Saved entries:
+ + +
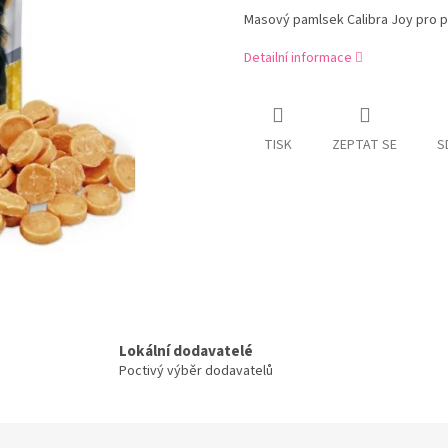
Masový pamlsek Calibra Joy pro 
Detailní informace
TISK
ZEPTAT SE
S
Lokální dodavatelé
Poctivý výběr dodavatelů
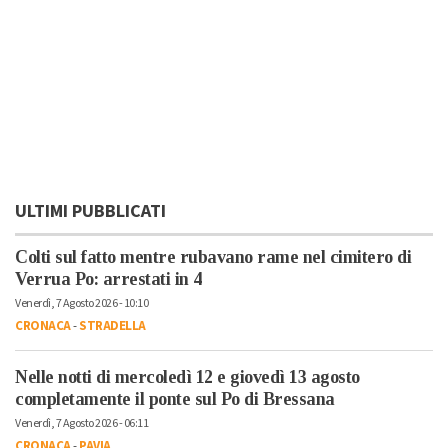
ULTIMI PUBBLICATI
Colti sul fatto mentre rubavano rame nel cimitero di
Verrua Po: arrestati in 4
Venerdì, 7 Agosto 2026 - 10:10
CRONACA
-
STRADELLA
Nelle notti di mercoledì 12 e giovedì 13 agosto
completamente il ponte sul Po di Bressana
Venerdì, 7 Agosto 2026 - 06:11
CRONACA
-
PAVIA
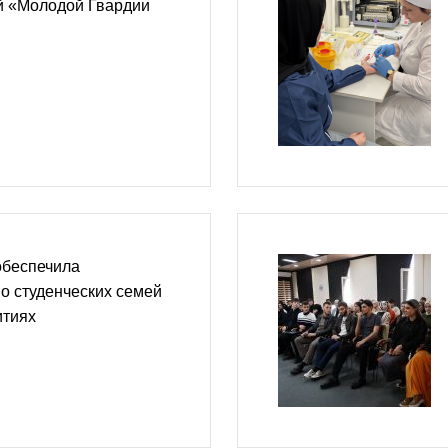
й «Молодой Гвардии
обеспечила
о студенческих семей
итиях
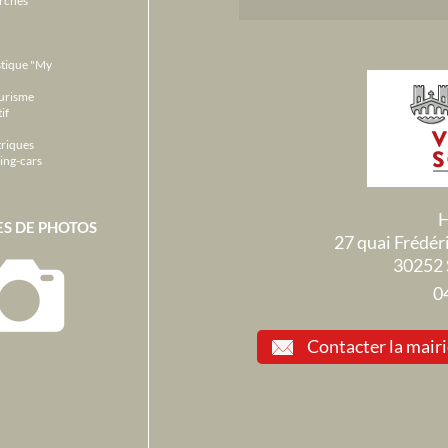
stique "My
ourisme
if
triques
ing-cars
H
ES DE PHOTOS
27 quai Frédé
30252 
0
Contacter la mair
+ + +
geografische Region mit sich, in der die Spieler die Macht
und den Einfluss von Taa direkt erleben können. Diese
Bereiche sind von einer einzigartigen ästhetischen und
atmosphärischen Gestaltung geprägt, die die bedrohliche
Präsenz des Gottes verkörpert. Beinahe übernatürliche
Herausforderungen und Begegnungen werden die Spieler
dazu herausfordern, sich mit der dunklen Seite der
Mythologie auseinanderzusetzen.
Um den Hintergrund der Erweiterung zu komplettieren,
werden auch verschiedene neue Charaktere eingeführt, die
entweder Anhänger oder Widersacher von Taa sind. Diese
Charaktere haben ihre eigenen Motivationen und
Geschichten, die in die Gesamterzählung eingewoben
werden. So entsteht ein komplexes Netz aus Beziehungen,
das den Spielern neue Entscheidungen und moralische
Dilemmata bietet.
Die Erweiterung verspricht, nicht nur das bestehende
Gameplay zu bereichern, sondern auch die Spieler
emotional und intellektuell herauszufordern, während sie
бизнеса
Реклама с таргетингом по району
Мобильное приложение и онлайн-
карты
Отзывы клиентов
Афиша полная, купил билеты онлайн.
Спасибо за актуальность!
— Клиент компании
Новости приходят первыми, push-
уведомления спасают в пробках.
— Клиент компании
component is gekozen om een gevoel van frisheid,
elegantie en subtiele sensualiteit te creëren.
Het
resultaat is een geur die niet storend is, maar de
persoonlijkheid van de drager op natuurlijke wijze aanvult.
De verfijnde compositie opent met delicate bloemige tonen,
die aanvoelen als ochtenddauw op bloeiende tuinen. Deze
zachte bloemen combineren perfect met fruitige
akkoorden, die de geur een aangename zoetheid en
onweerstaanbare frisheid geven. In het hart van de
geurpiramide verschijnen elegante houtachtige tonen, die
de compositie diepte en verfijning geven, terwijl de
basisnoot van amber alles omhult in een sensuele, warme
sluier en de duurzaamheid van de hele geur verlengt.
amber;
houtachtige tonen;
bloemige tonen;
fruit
+ + +
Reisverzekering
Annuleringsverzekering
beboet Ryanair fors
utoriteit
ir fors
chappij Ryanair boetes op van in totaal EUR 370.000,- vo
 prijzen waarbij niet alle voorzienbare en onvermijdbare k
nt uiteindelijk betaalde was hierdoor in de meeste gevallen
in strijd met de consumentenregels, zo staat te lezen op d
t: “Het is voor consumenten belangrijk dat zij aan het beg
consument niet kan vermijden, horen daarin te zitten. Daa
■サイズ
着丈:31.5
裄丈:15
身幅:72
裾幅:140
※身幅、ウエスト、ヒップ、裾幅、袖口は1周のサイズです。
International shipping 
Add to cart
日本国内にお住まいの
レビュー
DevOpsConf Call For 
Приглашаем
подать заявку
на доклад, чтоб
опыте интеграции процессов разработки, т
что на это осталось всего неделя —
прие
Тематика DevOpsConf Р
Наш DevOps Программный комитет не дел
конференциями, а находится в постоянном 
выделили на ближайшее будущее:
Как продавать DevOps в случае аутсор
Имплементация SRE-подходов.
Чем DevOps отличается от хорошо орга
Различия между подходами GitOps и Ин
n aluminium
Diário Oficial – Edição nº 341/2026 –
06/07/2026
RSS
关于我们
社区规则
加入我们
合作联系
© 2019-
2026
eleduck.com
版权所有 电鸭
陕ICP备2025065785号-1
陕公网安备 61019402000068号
+ + +
## How to complete this task
Using the data above, output the line that has "Masový pamlsek Calibra Joy pro", the line that has "Contacter la mair", and whatever lines fall between, each exactly as it stands and without pictures.

## Exercise solution
Masový pamlsek Calibra Joy pro 
Detailní informace
TISK
ZEPTAT SE
S
Lokální dodavatelé
Poctivý výběr dodavatelů
ULTIMI PUBBLICATI
Colti sul fatto mentre rubavano rame nel cimitero di
Verrua Po: arrestati in 4
Venerdì, 7 Agosto 2026 - 10:10
CRONACA
-
STRADELLA
Nelle notti di mercoledì 12 e giovedì 13 agosto
completamente il ponte sul Po di Bressana
Venerdì, 7 Agosto 2026 - 06:11
CRONACA
-
PAVIA
й «Молодой Гвардии
обеспечила
о студенческих семей
итиях
stique "My
ourisme
if
triques
ing-cars
H
ES DE PHOTOS
27 quai Frédé
30252 
0
Contacter la mair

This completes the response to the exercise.